The influence never ends. There is Amazon’s unparalleled lobbying: against the regulation of drones, which it hopes to use for delivery; for government procurement, as the company bulks up its relationship with federal agencies; against antitrust investigations. There is the trickle-down even to enforcement agencies like the Occupational Safety and Health Administration. When fifty-nine-year-old Phillip Lee Terry was crushed to death by a forklift in a Plainfield, Indiana, Amazon warehouse in 2017, the state’s OSHA director told the company how to blame Terry for his own death and negotiate down the fines. Not long after issuing citations and a $28,000 fine, the agency quietly deleted these penalties from the books. Indiana, after all, was hoping to get HQ2.

The past year has been a godsend for the company. “COVID-19, in our view, has injected Amazon with a growth hormone,” noted an analyst at Wall Street firm D.A. Davidson last summer. What was good for Amazon was never good for America, and now the evidence was irrefutable. In one four-month period, Bezos’s net worth rose by $24 billion. Amazon was already one of the largest employers in the United States, but in 2020, the company added more than 425,000 jobs around the world. It increased its workforce by more than 50 percent from the previous year; the New York Times compared the surge to the shipbuilders’ hiring spree at the start of World War II. By November, 1.2 million people worldwide were on Amazon’s payroll—a number that doesn’t include an estimated 500,000 delivery drivers.

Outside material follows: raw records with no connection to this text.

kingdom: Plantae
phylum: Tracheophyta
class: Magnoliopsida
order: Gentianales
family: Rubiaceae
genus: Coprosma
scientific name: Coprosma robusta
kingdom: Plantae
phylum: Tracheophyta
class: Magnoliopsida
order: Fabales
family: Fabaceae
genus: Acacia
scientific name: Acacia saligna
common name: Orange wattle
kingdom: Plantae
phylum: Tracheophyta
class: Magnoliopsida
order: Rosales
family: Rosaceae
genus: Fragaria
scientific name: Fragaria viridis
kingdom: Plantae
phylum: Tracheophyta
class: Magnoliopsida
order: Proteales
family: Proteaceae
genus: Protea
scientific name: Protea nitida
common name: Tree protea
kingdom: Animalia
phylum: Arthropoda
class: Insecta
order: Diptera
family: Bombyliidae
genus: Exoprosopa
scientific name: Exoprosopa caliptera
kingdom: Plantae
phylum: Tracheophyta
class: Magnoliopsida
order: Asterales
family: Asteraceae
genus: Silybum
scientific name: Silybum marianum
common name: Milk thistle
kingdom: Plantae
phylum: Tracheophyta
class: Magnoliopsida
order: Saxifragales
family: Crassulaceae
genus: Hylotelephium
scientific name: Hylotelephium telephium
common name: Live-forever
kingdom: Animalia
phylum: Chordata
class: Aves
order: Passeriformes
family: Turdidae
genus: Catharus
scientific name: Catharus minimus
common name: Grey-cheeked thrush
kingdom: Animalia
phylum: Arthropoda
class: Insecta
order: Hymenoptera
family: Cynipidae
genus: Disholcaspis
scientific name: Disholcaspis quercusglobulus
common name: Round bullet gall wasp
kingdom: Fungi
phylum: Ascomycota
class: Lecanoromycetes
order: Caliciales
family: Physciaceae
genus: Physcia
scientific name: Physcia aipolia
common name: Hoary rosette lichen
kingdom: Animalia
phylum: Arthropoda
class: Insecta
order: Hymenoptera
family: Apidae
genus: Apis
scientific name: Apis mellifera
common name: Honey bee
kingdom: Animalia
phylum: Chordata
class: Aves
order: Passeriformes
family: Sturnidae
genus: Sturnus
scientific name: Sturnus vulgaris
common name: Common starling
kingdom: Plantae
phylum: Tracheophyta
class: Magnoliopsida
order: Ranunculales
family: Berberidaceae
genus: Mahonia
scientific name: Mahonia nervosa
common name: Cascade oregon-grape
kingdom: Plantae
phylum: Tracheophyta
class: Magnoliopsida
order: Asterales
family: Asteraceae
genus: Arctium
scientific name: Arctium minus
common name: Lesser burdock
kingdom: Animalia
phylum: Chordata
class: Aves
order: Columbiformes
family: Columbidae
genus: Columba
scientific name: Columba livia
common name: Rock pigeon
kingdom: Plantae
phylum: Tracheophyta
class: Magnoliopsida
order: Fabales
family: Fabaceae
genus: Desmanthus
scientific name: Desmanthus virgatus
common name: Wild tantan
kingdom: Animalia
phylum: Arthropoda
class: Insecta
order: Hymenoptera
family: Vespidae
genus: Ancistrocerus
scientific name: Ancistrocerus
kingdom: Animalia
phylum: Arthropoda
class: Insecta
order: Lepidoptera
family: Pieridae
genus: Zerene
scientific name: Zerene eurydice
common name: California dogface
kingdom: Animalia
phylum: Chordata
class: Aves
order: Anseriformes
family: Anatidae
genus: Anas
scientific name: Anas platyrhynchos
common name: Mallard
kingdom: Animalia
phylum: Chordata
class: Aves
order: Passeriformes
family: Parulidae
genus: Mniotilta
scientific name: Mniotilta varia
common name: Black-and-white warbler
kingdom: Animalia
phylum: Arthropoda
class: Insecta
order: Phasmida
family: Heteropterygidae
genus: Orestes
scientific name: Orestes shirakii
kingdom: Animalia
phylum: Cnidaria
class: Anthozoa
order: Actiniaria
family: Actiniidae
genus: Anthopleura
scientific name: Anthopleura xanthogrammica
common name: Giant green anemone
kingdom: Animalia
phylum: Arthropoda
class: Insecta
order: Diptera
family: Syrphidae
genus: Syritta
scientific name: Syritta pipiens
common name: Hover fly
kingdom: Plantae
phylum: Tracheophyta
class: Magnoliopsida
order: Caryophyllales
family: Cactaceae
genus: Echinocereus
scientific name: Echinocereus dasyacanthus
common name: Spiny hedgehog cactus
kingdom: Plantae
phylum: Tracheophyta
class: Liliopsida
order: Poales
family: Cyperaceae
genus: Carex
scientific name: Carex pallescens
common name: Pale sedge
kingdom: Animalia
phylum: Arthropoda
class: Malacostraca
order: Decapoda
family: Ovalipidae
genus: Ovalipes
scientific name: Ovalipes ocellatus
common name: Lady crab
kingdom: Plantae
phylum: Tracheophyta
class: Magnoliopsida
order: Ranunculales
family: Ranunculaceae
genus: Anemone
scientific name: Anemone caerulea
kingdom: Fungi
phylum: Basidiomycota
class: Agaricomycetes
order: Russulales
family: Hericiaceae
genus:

That workforce is contracted with a third party, saving the company from liability for accidents; most of their drivers, unlike those at other corporations, get their training by watching instructional videos on their phones.

Get Big Fast, indeed. As a motto, it’s reminiscent of the one used by Eugene Grace: Always More Production. Grace was the president of Bethlehem Steel Corporation for thirty years, overseeing the company’s stratospheric growth. By the middle of the twentieth century, its steel mill at Sparrows Point, near Baltimore, Maryland, was the largest in the world. Today, Sparrows Point is Tradepoint Atlantic, a logistics hub. Amazon opened its second warehouse there last year.

Alex Press is a staff writer at Jacobin magazine. She lives in Pittsburgh.